With the modern invention of Krazy Glue I repaired the broken handle in a way the previous owner couldn't have ever imagined, and put the bowl back to use to hold fruit on my table.
This is everything I found that day:
Included is a very interesting bottle, the brown Huebner beer bottle from Toledo has a joke written on the bottom - under "Contents 12 Fluid Ounces" it reads "Pure and without Drugs or Poison" this may sound like a serious claim to us imagining the backward nature of these old times, but it's not a serious claim, it's a joke. The "Pure and without Drugs or Poison" is a jab at the Temperance Movement who made absurd claims including that beer contained drugs and poison, which was widely understood to be complete nonsense and shoudn't be used be as an excuse to enact prohibition which hadn't been passed yet, but was getting close.

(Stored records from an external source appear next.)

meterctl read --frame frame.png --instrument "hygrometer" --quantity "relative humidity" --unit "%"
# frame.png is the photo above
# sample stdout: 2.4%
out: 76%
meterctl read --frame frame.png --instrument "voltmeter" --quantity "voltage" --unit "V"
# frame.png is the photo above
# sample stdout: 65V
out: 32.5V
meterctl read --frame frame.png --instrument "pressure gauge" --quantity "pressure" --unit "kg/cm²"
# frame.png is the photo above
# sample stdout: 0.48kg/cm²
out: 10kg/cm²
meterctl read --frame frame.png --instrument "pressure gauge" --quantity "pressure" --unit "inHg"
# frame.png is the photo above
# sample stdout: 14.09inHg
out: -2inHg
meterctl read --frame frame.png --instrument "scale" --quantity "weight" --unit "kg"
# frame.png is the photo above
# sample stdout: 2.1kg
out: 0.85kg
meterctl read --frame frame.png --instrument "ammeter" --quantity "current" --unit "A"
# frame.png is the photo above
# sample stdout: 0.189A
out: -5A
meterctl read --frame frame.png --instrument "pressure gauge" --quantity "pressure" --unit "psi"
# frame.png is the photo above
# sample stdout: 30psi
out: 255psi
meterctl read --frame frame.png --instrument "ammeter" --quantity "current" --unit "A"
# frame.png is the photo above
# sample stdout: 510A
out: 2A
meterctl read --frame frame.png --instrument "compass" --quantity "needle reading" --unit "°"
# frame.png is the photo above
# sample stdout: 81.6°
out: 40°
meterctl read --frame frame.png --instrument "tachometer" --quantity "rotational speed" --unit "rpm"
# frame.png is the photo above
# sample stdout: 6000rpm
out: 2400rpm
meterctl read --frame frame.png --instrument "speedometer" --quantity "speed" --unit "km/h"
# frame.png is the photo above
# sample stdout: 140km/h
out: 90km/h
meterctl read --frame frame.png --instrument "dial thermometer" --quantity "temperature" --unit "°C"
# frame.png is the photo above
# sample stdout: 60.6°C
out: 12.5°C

The metal cross with swords is a 1917 Croix de Guerre, if you ever needed proof that many WWI veterans threw away their medals after returning home look no further. This medal for bravery could only have ended up here if it was intentionally thrown away.
A soldier wearing a Croix de Guerre:
The ten pin bottle is an interesting piece as well, it is from the Carl H. Schwartz Central Park Mineral Spring.
In 1868 there was a natural spring that flowed in NYC's Central Park and a large wooden pavilion was built around it.
You could buy the water from this pavilion until the 1920's in these bottles which retained this same design for the entirety of its operations, starting with hand blown blob-top bottles and ending with the machined crown top pictured above.
The pavilion was demolished in the 1950's after serving as a candy and soda shop for 30 years after the spring water operation stopped.
The rectangular Nujol bottle was a health supplement made by Standard Oil. It was litterally just distilled crude oil that without a doubt was loaded with carcinogens. Sold for cheap it was snatched up by people on a budget in place of more expensive and safer health oils like Cod Liver Oil. I don't know how the 1906-founded FDA permitted the sale of Nujol through the first half of the 20th century, but it probably came down to bribes, and lots of them.